-- Record excerpts follows --

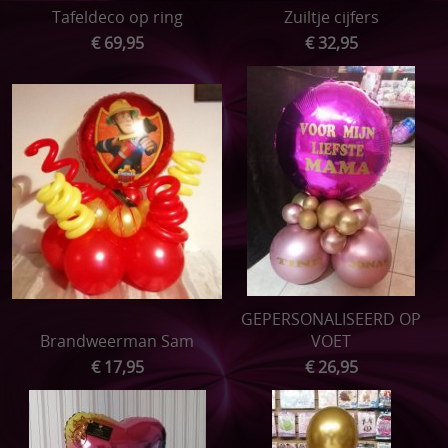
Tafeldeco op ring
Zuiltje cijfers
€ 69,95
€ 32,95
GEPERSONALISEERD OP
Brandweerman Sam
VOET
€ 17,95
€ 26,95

-- Record excerpts concluded --

__Exercise goal__. Where an entry includes an image, leave that image out; otherwise, reproduce everything exactly.

__Result of this task__.
Tafeldeco op ring
Zuiltje cijfers
€ 69,95
€ 32,95
GEPERSONALISEERD OP
Brandweerman Sam
VOET
€ 17,95
€ 26,95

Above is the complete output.